Im Herbst führte Rot-Weiß Essen noch. Nun droht dem früheren Deutschen Meister der Abstieg aus der Bundesliga.
aus DER SPIEGEL 21/1971

»Lauter Herzattacken«, stellte Dr. Josef Bernhard bei fünf Männern fest und schickte sie ins Offenbacher Stadtkrankenhaus. Sie waren Opfer des Abstiegskampfes der Offenbacher Kickers gegen Rot-Weiß Oberhausen.

Offenbach siegte 3:2. Vorsitzender Horst Gregorio Canellas verschwand mit dem Oberhausener Klubboß Peter Maaßen in ein Nebenzimmer: »Dort können wir uns erholen.« Doch fünf Klubs, darunter Rot-Weiß aus Oberhausen sowie die Deutschen Altmeister Eintracht Frankfurt und Rot-Weiß Essen, stehen im spannendsten Abstiegskampf seit Gründung der Bundesliga unter Dauer-Druck.

Die Essener Klubherren verdrängten ihre Angst vor dem Abstieg mit starken Worten. »Darüber reden wir nicht«, versicherte Günther van Almsick, obwohl Rot-Weiß gerade 2:7 verloren hatte. Als Trainer Herbert Burdenski doch davon redete, wurde er entlassen, fünf Tage nachdem sein Vertrag bis 1972 verlängert worden war. Er kassiert 75 000 Mark Abfindung.

Der »Rauswurf erster Klasse« ("NRZ« Essen) gilt bei bedrohten Bundesligaklubs stets als letztes Mittel. Doch wie jetzt das Münchner Institut »Infratest« bei einer Umfrage über die Gründe des Zuschauerschwundes ermittelte, verprellen auch häufige Trainerentlassungen die Fans.

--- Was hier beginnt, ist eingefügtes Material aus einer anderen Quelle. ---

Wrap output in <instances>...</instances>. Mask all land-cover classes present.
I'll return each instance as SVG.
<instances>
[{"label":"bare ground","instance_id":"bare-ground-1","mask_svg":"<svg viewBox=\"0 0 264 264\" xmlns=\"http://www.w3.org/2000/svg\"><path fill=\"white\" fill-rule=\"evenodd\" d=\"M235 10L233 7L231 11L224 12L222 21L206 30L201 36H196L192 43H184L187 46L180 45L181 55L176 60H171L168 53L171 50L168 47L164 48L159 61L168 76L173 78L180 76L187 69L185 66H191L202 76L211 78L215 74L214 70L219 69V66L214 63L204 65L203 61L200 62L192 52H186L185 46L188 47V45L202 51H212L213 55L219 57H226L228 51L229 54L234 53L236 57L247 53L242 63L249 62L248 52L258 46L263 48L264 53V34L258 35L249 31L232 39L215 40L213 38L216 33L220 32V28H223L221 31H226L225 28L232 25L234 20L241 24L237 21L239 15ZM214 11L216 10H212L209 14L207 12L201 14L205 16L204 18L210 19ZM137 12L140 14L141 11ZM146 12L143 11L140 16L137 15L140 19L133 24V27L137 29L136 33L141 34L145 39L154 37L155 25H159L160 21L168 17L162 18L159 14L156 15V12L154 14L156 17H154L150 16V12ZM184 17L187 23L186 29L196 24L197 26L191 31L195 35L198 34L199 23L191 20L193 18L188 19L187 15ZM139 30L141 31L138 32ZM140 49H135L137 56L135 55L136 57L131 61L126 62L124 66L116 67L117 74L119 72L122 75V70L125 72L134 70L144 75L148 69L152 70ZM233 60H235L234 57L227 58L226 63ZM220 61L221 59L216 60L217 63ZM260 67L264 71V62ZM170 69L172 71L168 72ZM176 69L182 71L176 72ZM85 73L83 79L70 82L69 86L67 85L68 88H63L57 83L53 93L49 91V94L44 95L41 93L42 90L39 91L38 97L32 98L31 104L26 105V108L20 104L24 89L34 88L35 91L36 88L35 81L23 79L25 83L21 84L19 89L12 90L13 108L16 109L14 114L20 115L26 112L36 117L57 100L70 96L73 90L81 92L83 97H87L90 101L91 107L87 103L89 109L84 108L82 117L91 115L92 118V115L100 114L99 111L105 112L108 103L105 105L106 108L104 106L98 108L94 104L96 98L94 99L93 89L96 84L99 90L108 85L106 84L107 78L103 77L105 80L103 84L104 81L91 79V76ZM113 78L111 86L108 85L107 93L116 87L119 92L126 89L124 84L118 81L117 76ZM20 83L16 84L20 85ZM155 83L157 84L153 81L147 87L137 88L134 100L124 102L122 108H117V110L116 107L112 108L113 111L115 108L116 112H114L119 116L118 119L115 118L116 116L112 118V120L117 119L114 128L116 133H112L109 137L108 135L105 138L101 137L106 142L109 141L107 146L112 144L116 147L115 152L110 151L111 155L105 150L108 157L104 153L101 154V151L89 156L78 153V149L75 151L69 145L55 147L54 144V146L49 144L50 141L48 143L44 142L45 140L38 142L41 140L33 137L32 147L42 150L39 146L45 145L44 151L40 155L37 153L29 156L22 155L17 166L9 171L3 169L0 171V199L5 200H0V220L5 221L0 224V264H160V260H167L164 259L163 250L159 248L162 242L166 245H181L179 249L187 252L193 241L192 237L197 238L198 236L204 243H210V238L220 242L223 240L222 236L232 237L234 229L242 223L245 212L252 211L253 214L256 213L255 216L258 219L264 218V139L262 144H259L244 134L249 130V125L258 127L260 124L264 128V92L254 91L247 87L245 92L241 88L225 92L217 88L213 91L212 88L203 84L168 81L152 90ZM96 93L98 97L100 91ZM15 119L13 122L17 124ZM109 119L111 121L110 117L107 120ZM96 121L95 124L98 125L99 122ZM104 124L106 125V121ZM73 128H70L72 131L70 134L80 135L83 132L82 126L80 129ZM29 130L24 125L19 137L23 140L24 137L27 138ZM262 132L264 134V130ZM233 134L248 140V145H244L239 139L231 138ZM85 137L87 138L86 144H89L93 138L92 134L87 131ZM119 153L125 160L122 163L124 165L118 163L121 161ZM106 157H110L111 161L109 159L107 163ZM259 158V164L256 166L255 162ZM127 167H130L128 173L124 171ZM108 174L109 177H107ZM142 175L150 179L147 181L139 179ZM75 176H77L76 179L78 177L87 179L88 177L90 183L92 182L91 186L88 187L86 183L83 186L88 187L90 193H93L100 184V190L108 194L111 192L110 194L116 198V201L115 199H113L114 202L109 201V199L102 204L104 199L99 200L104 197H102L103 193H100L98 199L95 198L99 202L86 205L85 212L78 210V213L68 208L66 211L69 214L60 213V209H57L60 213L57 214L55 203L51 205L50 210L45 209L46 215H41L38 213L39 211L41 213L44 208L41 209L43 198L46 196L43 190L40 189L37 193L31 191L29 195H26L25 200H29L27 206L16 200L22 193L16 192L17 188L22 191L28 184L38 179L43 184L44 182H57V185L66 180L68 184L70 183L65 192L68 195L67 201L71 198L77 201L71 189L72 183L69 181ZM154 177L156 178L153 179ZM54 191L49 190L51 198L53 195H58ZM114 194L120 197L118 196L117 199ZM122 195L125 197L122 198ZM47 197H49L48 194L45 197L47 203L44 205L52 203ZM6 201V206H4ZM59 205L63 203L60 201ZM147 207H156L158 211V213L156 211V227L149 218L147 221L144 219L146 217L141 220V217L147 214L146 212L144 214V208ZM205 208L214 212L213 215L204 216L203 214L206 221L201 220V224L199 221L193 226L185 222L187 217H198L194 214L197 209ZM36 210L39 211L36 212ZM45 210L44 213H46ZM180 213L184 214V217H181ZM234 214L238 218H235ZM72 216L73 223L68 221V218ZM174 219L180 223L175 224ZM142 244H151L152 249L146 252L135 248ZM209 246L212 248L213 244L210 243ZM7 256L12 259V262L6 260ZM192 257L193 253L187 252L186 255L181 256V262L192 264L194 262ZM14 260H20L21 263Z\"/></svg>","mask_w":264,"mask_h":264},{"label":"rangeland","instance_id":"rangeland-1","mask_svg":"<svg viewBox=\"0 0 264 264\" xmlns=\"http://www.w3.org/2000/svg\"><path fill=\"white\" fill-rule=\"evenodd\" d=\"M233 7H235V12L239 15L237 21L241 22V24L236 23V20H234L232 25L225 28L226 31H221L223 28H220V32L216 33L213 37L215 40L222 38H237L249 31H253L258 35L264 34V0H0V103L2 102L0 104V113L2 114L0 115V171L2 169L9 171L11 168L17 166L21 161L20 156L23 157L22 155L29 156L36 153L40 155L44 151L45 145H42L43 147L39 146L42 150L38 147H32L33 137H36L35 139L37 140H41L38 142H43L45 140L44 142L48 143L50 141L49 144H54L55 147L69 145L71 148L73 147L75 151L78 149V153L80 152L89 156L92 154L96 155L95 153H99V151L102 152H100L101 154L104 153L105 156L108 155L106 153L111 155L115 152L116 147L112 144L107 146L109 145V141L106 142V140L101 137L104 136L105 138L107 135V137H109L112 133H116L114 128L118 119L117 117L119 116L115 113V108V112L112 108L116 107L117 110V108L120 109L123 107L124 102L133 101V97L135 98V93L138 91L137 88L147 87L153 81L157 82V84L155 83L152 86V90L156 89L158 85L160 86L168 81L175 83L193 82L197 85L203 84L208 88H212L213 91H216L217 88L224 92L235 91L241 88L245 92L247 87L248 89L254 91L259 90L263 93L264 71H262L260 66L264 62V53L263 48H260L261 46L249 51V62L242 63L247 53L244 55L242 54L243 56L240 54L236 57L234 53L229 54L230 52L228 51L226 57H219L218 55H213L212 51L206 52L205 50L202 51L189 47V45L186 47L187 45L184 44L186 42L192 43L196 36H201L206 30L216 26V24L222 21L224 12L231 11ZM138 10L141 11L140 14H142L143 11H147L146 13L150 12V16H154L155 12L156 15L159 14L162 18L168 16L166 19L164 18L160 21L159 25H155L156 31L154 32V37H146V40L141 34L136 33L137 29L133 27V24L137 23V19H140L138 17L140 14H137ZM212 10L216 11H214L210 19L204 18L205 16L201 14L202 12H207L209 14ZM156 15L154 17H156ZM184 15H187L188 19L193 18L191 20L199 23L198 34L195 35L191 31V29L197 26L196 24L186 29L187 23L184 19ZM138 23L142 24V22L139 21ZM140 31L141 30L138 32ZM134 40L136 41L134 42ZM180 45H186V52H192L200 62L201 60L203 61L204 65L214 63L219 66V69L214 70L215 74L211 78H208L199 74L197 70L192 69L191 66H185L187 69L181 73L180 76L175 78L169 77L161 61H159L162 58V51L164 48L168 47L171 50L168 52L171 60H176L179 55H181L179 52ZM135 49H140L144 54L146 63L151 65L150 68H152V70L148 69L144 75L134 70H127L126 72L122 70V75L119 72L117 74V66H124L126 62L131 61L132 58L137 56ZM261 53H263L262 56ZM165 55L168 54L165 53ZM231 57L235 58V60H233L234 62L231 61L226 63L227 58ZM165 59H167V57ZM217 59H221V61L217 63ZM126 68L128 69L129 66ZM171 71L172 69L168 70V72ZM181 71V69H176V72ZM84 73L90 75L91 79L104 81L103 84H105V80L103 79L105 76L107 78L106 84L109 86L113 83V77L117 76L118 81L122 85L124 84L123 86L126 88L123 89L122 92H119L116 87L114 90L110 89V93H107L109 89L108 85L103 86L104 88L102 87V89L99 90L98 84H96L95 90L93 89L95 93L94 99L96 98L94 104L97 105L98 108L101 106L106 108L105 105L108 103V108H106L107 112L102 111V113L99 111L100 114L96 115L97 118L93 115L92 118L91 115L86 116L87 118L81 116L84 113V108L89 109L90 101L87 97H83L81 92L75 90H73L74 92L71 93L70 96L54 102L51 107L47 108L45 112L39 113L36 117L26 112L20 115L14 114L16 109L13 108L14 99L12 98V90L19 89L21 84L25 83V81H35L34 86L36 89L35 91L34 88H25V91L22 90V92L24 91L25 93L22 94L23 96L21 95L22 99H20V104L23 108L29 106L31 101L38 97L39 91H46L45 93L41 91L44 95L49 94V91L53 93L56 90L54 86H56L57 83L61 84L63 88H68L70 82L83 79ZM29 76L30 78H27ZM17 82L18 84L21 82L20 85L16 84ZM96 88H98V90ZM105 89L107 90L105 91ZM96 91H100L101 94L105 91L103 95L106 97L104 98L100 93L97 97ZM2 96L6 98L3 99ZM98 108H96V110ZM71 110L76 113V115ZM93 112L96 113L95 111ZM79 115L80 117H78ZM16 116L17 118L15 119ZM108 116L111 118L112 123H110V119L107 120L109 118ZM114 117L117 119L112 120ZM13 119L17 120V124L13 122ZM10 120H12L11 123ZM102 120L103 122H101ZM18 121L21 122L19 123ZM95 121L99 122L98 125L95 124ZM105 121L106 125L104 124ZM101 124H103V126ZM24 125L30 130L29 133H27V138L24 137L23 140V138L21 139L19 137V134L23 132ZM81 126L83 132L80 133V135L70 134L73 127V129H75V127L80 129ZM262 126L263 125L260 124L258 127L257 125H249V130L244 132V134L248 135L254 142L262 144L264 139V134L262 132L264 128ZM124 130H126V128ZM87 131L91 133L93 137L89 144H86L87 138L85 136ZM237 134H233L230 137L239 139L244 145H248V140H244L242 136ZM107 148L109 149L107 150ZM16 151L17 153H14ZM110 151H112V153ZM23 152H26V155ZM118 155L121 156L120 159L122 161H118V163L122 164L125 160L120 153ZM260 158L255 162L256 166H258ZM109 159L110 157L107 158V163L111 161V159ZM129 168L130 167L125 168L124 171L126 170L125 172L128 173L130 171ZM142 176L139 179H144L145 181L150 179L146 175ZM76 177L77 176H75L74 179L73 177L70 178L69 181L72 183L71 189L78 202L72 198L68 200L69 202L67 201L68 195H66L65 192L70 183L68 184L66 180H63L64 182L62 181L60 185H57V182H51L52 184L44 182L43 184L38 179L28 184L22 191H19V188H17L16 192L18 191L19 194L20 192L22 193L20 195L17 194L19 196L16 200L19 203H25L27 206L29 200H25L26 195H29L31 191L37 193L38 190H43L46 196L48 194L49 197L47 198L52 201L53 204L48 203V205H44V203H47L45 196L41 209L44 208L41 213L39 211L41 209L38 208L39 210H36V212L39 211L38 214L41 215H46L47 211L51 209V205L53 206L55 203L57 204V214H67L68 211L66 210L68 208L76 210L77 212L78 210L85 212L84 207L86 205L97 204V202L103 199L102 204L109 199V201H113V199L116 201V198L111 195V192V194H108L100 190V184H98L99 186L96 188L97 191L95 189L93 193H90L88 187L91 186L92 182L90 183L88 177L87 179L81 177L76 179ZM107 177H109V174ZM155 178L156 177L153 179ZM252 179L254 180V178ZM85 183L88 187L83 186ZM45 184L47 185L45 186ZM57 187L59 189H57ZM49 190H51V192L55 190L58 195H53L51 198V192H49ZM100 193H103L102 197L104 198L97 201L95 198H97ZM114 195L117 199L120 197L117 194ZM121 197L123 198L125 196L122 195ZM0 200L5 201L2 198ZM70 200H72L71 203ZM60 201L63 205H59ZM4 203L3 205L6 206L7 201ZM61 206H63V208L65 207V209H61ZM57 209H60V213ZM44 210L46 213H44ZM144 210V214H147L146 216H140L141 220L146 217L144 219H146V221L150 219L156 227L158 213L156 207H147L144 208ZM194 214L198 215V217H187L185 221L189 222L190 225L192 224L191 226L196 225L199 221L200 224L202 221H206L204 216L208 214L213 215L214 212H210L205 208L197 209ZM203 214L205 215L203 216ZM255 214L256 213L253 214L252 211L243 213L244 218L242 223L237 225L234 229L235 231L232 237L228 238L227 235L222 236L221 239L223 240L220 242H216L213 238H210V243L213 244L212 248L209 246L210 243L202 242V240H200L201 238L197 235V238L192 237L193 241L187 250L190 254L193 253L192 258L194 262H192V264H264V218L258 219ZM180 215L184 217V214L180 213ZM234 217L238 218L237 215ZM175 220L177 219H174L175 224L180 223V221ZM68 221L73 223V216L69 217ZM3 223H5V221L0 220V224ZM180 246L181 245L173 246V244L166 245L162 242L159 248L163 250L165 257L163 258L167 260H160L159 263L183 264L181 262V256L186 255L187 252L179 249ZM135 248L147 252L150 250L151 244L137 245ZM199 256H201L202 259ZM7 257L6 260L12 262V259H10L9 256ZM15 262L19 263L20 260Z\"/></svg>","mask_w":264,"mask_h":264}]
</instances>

Vor Burdenski hatte sich seit 1963 bereits für 43 Fußball-Lehrer die Trainerbank als Schleudersitz erwiesen, Die bedrohten Offenbacher beschäftigen in dieser Saison schon den dritten Trainer, 1970 verschlissen sie sechs. »Wer vom Abstieg spricht, gehört nicht zu uns«, gab beim gefährdeten Klub Rot-Weiß Oberhausen Trainer Alfred Preißler Durchhalteparolen aus. Seine Mannschaft rutschte auf den letzten Platz ab. Jetzt gehört er selbst nicht mehr dazu.

Nachbar-Klub Rot-Weiß Essen hatte 1963 den Bundesligastart verpaßt. Der Pokalsieger von 1953 und Deutsche Meister von 1955 war kurz zuvor aus der Oberliga abgestiegen.

Der erfolgreichste Essener Stürmer, Helmut Rahn (Schlachtenbummler-Slogan: »An Gott kommt keiner vorbei -- außer Helmut Rahn"), der Deutschlands National- Mannschaft 1954 zur bislang einzigen Weltmeisterschaft verholfen hatte, wanderte zum Bundesligaanwärter 1. FC Köln ab. Da bot ein krummbeiniger und plattfüßiger Stürmer aus Kleve namens Willi Lippens, der Sohn eines Holländers, seine Tordienste in Essen an: für nur 120 Mark Monatslohn und 1000 Mark Handgeld.

Bereits 1966 schoß Lippens die Essener in die Bundesliga. Wegen seines Watschelganges riefen ihn die Fans »Ente«. Doch für die Bundesliga erwies sich Essens Mannschaft als zu schwach, sie stieg wieder ab. Trainer Fritz Pliska mußte gehen.

Nun durchforsteten die Essener Talentsucher weiter den holländischen Grenzraum nach Kickern wie Lippens. In Enschede fanden sie den Holländer Egbert-Janter Mors. Dazu kauften sie den süddeutschen Torjäger Walter Hohnhausen. Neuer Trainer wurde der frühere Nationalspieler Herbert Burdenski, 1969 kehrte der Klub in die Bundesliga zurück. Fast zwei Jahrelang blieb er auf dem vereinseigenen Platz au der Hafenstraße unbesiegt.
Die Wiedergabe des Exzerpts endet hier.